Over the past 2 years, owners and managers of about half of the rental units have had to take tenants to court, with about 1 in 5 going to court more than 5 times. (Ninety-four percent of these owners and managers have large properties containing 20 or more units.) On the other hand, owners and managers of about 1 in 10 rental units report being taken to court by tenants. Eviction procedures were reported to have been initiated quite often (60 percent) over the past 2 years, with larger property owners (50+-unit properties) accounting for almost two-thirds of these cases.

What do owners and managers think of government programs, regulations, and restrictions? When asked whether their properties benefitted from six different government programs, owners and managers of most rental units (77 percent) said that their properties benefitted from none of the programs listed. Of the programs reported as assisting the properties, governmental rental subsidies (such as the Federal Government's Section 8 payments) were noted most often (18 percent), government-sponsored below-market interest-rate loans were the second most frequently reported (6 percent), and property-tax relief was the third most popular program (3 percent). The remaining three programs -- government capital grants, Federal income-tax credits, and accelerated depreciation -- were reported rarely (1 percent).

Owners and managers of more than one-third of rental units reported having current and previous tenants who were Section 8 recipients. Owners and managers of about half of the rental units stated that they would accept tenants who were Section 8 voucher or certificate recipients. The reasons for not accepting Section 8 recipients included: too many regulations (33 percent), too much paperwork and time involved (also 33 percent), potential problems associated with program recipients (29 percent), and rents exceeding the Fair Market Rent (24 percent). (Multiple responses were allowed.)

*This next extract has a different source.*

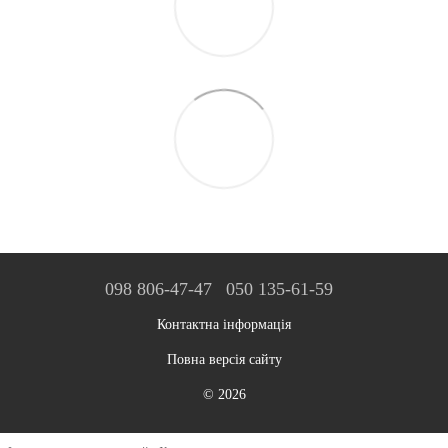
098 806-47-47
050 135-61-59
Контактна інформація
Повна версія сайту
© 2026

Owners and managers reported little difficulty operating their rental properties because of government regulations or restrictions. It should be noted that these regulations and restrictions are likely to impact most heavily during the development of rental properties, so low levels of difficulties during later lifecycle stages would be expected. In fact, with only two exceptions, owners and managers of fewer than 1 in 20 rental units responded that a regulation or restriction caused a difficulty. The two exceptions were parking restrictions (11 percent) and local property taxes (21 percent).

Future Directions for Research

The results discussed above, in addition to being preliminary and subject to change, represent simple (marginal) tabulations of the data. What is presented barely taps the information in the database. It will be interesting to see how responses differ between properties affordable to lower income families and more expensive properties. For example: Do maintenance policies differ? Do owners supplying affordable housing to lower income families make capital improvements less frequently? Do they offer fewer amenities? Do tenant selection, incidences of conflict, and eviction handling differ? Are owners of the affordable stock more likely to be individual investors or nonprofits? What is the likely impact of policies followed by nonprofits on other suppliers of affordable housing?

The role of owners of single-family rental properties will also be investigated. For instance: Do single-family property owners differ from owners of multifamily properties? Are there differences between owning and managing affordable and more expensive single-family rental units? How important is the single-family rental stock in providing accessibility for tenant-based subsidies? For larger families? For owners' retirement plans? Do maintenance and improvement policies differ depending on the expected holding periods or recent profitability?

HUD and the U.S. Census Bureau plan to explore some of these issues and hope that other researchers in the housing community will also utilize this rich data resource.


Notes

  1. Statements in this article are based on a sample of rental units and concern the characteristics of rental units. As a result owners and managers who control numerous rental properties are given more importance or weight in the statistics reported. This is in contrast to a sample of owners and managers in which each would be given equal importance or weight.